Ammon News - AMMONNEWS - For years, Christian pilgrims have waded into the Jordan River from both its eastern and western banks to connect with a core event of their faith — the baptism of Jesus.
The parallel traditions allowed Jordan and Israel to compete for tourism dollars in marketing one of Christianity’s most important sites.
But now UNESCO has weighed in on the rivalry, designating Jordan’s baptismal area on the eastern bank a World Heritage site.
The U.N. cultural agency declared this month that the site “is believed to be” the location of Jesus’ baptism, based on what it said is a view shared by most Christian churches.
The decision drew cheers in Jordan, where the number of tourists has dropped sharply since the 2011 Arab Spring and the rise of the Islamic State group.
Israel has kept silent while a Palestinian official said the western baptismal site, located in an Israeli-occupied area sought for a Palestinian state, should have been included.
The UNESCO decision also raised eyebrows among some scholars.
It “has nothing to do with archaeological reality,” said Jodi Magness, an archaeologist at the University of North Carolina at Chapel Hill. “We don’t have any sites with evidence or archaeological remains that were continuously venerated from the first century on.”
Experts who reviewed the Jordanian application for UNESCO acknowledged that there is no solid archaeological evidence confirming that “Bethany Beyond the Jordan,” also known as al-Maghtas, Arabic for baptism, is the authentic site.
However, the Jordanian site is of “immense religious significance to the majority of denominations of Christian faith, who have accepted this site as the location” of Jesus’ baptism, the experts wrote in their recommendation.

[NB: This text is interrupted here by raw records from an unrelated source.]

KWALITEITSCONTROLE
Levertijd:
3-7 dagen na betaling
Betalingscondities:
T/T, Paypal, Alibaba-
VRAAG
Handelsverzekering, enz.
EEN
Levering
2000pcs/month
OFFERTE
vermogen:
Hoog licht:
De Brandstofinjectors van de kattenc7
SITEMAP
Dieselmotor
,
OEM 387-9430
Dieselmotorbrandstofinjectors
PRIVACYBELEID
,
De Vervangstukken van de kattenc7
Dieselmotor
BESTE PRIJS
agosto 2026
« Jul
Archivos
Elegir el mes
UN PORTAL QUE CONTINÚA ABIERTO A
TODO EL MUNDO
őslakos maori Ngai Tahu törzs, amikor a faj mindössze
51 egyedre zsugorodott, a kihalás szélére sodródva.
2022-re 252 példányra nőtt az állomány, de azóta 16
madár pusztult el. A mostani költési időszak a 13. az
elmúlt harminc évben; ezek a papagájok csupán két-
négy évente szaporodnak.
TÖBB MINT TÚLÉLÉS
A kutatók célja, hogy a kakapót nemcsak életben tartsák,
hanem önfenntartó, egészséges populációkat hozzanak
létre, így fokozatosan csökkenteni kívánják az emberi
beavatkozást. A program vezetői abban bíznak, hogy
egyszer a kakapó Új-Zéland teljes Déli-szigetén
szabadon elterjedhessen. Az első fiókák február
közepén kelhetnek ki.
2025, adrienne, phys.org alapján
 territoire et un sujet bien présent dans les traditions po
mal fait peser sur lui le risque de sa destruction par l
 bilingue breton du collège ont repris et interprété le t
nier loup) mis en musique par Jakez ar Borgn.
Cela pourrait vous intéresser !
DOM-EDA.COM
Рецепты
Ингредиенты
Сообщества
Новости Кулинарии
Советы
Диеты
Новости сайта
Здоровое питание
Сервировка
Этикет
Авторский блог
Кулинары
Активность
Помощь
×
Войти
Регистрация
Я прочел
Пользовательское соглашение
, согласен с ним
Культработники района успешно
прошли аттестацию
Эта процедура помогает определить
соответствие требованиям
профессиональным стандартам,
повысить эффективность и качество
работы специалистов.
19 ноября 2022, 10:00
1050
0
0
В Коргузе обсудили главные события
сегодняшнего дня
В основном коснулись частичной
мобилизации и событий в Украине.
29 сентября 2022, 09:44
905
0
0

Jesus’s baptism is recounted in New Testament passages as the beginning of his ministry. Only John 1:28 hints at a possible location, the eastern bank: “These things were done in Bethany beyond the Jordan, where John was baptizing.”
The debate over the baptism site comes at a time of regional turmoil, including the rising threat from Islamic militants who have destroyed ancient artifacts.
Jordan’s tourism minister, Nayef al-Fayez, told UNESCO that Jordan is sending a message of tolerance. The kingdom’s Hashemite rulers “who are the direct descendants of the Prophet Muhammad … are the same ones who are protecting one of the holiest sites of Christianity,” he said.
The Israeli-Palestinian conflict also looms in the background.
The Israeli-run site, known as Qasr al-Yahud, is located in the West Bank, one of three territories captured by Israel in the 1967 Mideast war and sought by the Palestinians for a state. The baptism site is in a part of the West Bank that remains under full Israeli military occupation.